Поведение Авиловой и Чехова в этой сцене чрезвычайно напоминает любовную «жестикуляцию» героев Газданова. Как своеобразную автопародию можно представить ту часть романа, где один из друзей «я»-повествователя, Артур, решается написать на заказ мемуары бывшего уголовника Ланглуа, в которых тот хочет предстать перед публикой в образе романтической личности: «Как это ни странно, — излагает Артур суть записок Ланглуа в беседе с героем, — никакого действия там нет. И все такие фразы — “ Она посмотрела на меня, в ее глазах показались слезы”или “ Я задыхался от волнения, когда должен был ее встретить”. В общем, мелодраматический вздор, ты понимаешь? Я все это пишу, и надо тебе сказать, что это очень трудно. Главное, я не могу найти тона, в котором должен вестись этот рассказ, и не могу найти ритма» [Газданов, 1996, II, 703].

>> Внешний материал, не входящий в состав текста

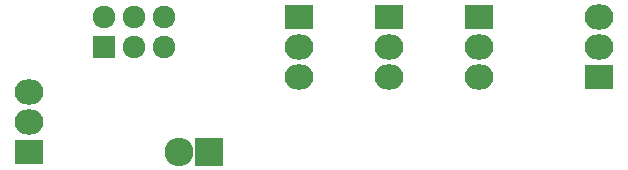
<source format=gbr>
G04 #@! TF.FileFunction,Soldermask,Top*
%FSLAX46Y46*%
G04 Gerber Fmt 4.6, Leading zero omitted, Abs format (unit mm)*
G04 Created by KiCad (PCBNEW 4.0.2-stable) date 5/23/2016 10:55:23 AM*
%MOMM*%
G01*
G04 APERTURE LIST*
%ADD10C,0.100000*%
%ADD11R,2.432000X2.432000*%
%ADD12O,2.432000X2.432000*%
%ADD13R,2.432000X2.127200*%
%ADD14O,2.432000X2.127200*%
%ADD15R,1.924000X1.924000*%
%ADD16C,1.924000*%
G04 APERTURE END LIST*
D10*
D11*
X154940000Y-96520000D03*
D12*
X152400000Y-96520000D03*
D13*
X162560000Y-85090000D03*
D14*
X162560000Y-87630000D03*
X162560000Y-90170000D03*
D13*
X187960000Y-90170000D03*
D14*
X187960000Y-87630000D03*
X187960000Y-85090000D03*
D13*
X170180000Y-85090000D03*
D14*
X170180000Y-87630000D03*
X170180000Y-90170000D03*
D13*
X177800000Y-85090000D03*
D14*
X177800000Y-87630000D03*
X177800000Y-90170000D03*
D13*
X139700000Y-96520000D03*
D14*
X139700000Y-93980000D03*
X139700000Y-91440000D03*
D15*
X146050000Y-87630000D03*
D16*
X148590000Y-87630000D03*
X151130000Y-87630000D03*
X151130000Y-85090000D03*
X148590000Y-85090000D03*
X146050000Y-85090000D03*
M02*

</source>
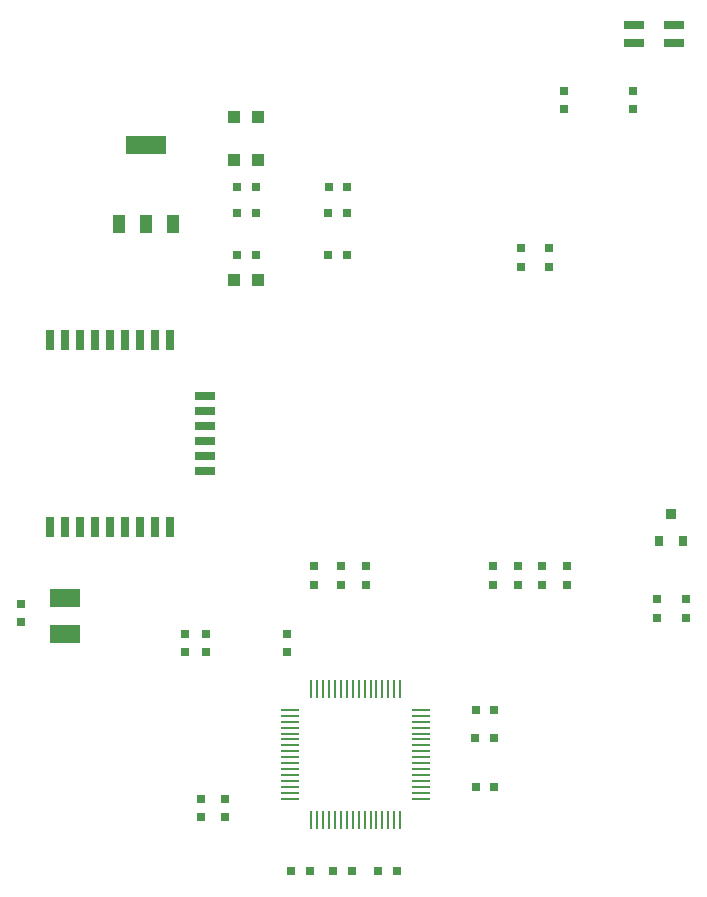
<source format=gtp>
%FSTAX23Y23*%
%MOIN*%
%SFA1B1*%

%IPPOS*%
%ADD27O,0.009840X0.061020*%
%ADD28O,0.061020X0.009840*%
%ADD29R,0.030000X0.025000*%
%ADD30R,0.025000X0.030000*%
%ADD31R,0.039370X0.043310*%
%ADD32R,0.031500X0.070000*%
%ADD33R,0.070000X0.031500*%
%ADD34R,0.070870X0.031500*%
%ADD35R,0.031500X0.035430*%
%ADD36R,0.035430X0.035430*%
%ADD37R,0.043310X0.061020*%
%ADD38R,0.043310X0.061020*%
%ADD39R,0.135830X0.061020*%
%ADD40R,0.098430X0.062990*%
%LNÑ§Ï°ÐÍºìÍâ×ª·¢Æ÷-1*%
%LPD*%
G54D27*
X06372Y03727D03*
X06392D03*
X06411D03*
X06431D03*
X06451D03*
X0647D03*
X0649D03*
X0651D03*
X06529D03*
X06549D03*
X06569D03*
X06588D03*
X06608D03*
X06628D03*
X06647D03*
X06667D03*
Y04162D03*
X06647D03*
X06628D03*
X06608D03*
X06588D03*
X06569D03*
X06549D03*
X06529D03*
X0651D03*
X0649D03*
X0647D03*
X06451D03*
X06431D03*
X06411D03*
X06392D03*
X06372D03*
G54D28*
X06737Y03797D03*
Y03817D03*
Y03836D03*
Y03856D03*
Y03876D03*
Y03895D03*
Y03915D03*
Y03935D03*
Y03954D03*
Y03974D03*
Y03994D03*
Y04013D03*
Y04033D03*
Y04053D03*
Y04072D03*
Y04092D03*
X06302D03*
Y04072D03*
Y04053D03*
Y04033D03*
Y04013D03*
Y03994D03*
Y03974D03*
Y03954D03*
Y03935D03*
Y03915D03*
Y03895D03*
Y03876D03*
Y03856D03*
Y03836D03*
Y03817D03*
Y03797D03*
G54D29*
X07165Y05569D03*
Y05631D03*
X0629Y04346D03*
Y04284D03*
X06085Y03734D03*
Y03796D03*
X06004D03*
Y03734D03*
X0707Y05569D03*
Y05631D03*
X07225Y04571D03*
Y04509D03*
X06555Y04571D03*
Y04509D03*
X0638Y04571D03*
Y04509D03*
X0762Y04461D03*
Y04399D03*
X07445Y06094D03*
Y06156D03*
X06019Y04346D03*
Y04284D03*
X05949Y04346D03*
Y04284D03*
X07215Y06094D03*
Y06156D03*
X07061Y04571D03*
Y04509D03*
X0647D03*
Y04571D03*
X07524Y04399D03*
Y04461D03*
X05405Y04446D03*
Y04384D03*
X0714Y04509D03*
Y04571D03*
X06977D03*
Y04509D03*
G54D30*
X06917Y03999D03*
X06979D03*
X06594Y03555D03*
X06656D03*
X06506D03*
X06444D03*
X0649Y0561D03*
X06428D03*
X06429Y05835D03*
X06491D03*
X06428Y05748D03*
X0649D03*
X06366Y03555D03*
X06304D03*
X06919Y03835D03*
X06981D03*
X06124Y05835D03*
X06186D03*
X06124Y05748D03*
X06186D03*
X06124Y0561D03*
X06186D03*
X06981Y04093D03*
X06919D03*
G54D31*
X06115Y05925D03*
X06194D03*
X06115Y0607D03*
X06194D03*
X06115Y05525D03*
X06194D03*
G54D32*
X05502Y04702D03*
X05552D03*
X05602D03*
X05652D03*
X05702D03*
X05752D03*
X05802D03*
X05852D03*
X05902D03*
Y05327D03*
X05852D03*
X05802D03*
X05752D03*
X05702D03*
X05652D03*
X05602D03*
X05552D03*
X05502D03*
G54D33*
X06017Y0489D03*
Y0494D03*
Y0499D03*
Y0504D03*
Y0509D03*
Y0514D03*
G54D34*
X07448Y06374D03*
Y06315D03*
X07581D03*
Y06374D03*
G54D35*
X0753Y04655D03*
X0761Y04654D03*
G54D36*
X07569Y04746D03*
G54D37*
X05729Y05712D03*
G54D38*
X0591Y05712D03*
X0582D03*
G54D39*
X0582Y05977D03*
G54D40*
X0555Y04464D03*
Y04346D03*
M02*
</source>
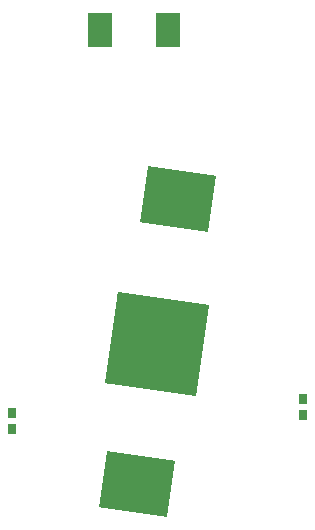
<source format=gbr>
G04 DipTrace 3.3.1.2*
G04 BottomPaste.gbr*
%MOIN*%
G04 #@! TF.FileFunction,Paste,Bot*
G04 #@! TF.Part,Single*
%AMOUTLINE2*
4,1,4,
-0.173598,-0.13044,
-0.13044,0.173598,
0.173598,0.13044,
0.13044,-0.173598,
-0.173598,-0.13044,
0*%
%AMOUTLINE5*
4,1,4,
-0.126319,-0.077504,
-0.099761,0.109598,
0.126319,0.077504,
0.099761,-0.109598,
-0.126319,-0.077504,
0*%
%ADD60R,0.084646X0.114173*%
%ADD62R,0.031496X0.035433*%
%ADD70OUTLINE2*%
%ADD73OUTLINE5*%
%FSLAX26Y26*%
G04*
G70*
G90*
G75*
G01*
G04 BotPaste*
%LPD*%
D62*
X562193Y998495D3*
Y944064D3*
X1531777Y1046213D3*
Y991782D3*
D60*
X1082579Y2275294D3*
X856201D3*
D70*
X1045295Y1229252D3*
D73*
X1113677Y1710999D3*
X978674Y759903D3*
M02*

</source>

Однако воспоминания о «лирических» приключениях («о разных женщинах, с которыми он был связан, об их изменах, его огорчениях и так далее» [Там же]) не только составляют суть мемуаров Ланглуа, но и формируют центральную линию сюжета «Эвелины». Несколькими страницами ниже «я»-повествователь изображает свою беседу с героиней, выполненную в мелодраматической стилистике и образности Ланглуа:

— Ты знаешь, о чем я вспомнила, когда шла сюда? — сказала она. — О том, что ты мне как-то сказал: «Эвелина, пока мы существуем, Мервиль и я, что бы с тобой ни случилось, ты можешь прийти к нам, и твоя жизнь будет обеспечена, тебе не надо будет заботиться ни о крове, ни о пропитании».

— Надеюсь, ты не сомневаешься, что я готов это повторить?

— О, нет, — сказала она, в этом я никогда не сомневалась. Я это всегда знала.

<…>

Что-то меня поразило в ее интонации. Я посмотрел на нее — в ее глазах были слезы.

— Что с тобой? — спросил я. — В чем дело, Эвелина?

Она вытерла пальцем слезу, оттягивая вниз рот. Потом она сказала:

— Глупости, не обращай внимания… [Газданов, 1996, II, 709].

А ранее в том же стиле Ланглуа изображена сцена ожидания героем своей бывшей возлюбленной Сабины:

Я долго ждал ее, подняв воротник пальто и стоя за углом, так как она не хотела, чтобы кто-либо знал о моем присутствии. Было уже без четверти три, когда я услышал ее звонкие и тяжелые шаги. Она поровнялась со мной, я сразу забыл о том, что прождал ее на морозе три часа [Там же, 607].

«Плохое» письмо Ланглуа, таким образом, становится «обнажением приема», внедряющегося в повествовательную речь самого лирического героя-рассказчика. А его иронические размышления над природой людей типа Ланглуа превращаются в способ самоописания романного текста, что, вероятнее всего, остается для Газданова неосознанным:

…У меня складывается впечатление, что у этого старого преступника в отставке душа бедной горничной, которая читает со слезами бульварные романы, где описаны злодеи и добродетельные герои, испытывающие глубокие и благородные чувства [Газданов, 1996, II, 705].

Мне пришлось в жизни встречать людей такого типа… большинство из них действительно питало слабость к мелодраматическим эффектам, торжеству добродетели и наказанию порока [Там же, 706].

Но именно на подобных мелодраматических эффектах держится весь сюжет «Эвелины». Наибольшей концентрации они достигают в истории любви Мервиля и Луизы Дэвидсон, созданной по канве бульварного романа (по свидетельству В. Вейдле, в последние годы жизни Газданов увлекался такого рода чтивом, в первую очередь полицейскими романами [см.: Газданов, 2009, V, 456]): дорожное знакомство и ночь любви в вагоне поезда, ложный адрес на прощанье и долгие тщетные поиски Мервилем прекрасной незнакомки, неожиданная встреча в кабаре, бурный, но недолгий роман, прерванный новым исчезновением возлюбленной, вера Мервиля в ее непорочность, несмотря на множество улик уголовного плана, долгие и сложные поиски, поединок с соперником, завершившийся смертью последнего и тяжелым ранением Мервиля, его чудесное выздоровление и благополучное разрешение всех криминальных подозрений, связанных с прошлым Луизы, торжество правды Мервиля и брачное завершение запутанной истории. Использование «скомпрометированных» бульварной литературой сюжетных клише становится уже компрометирующим фактором для художественности газдановского романа.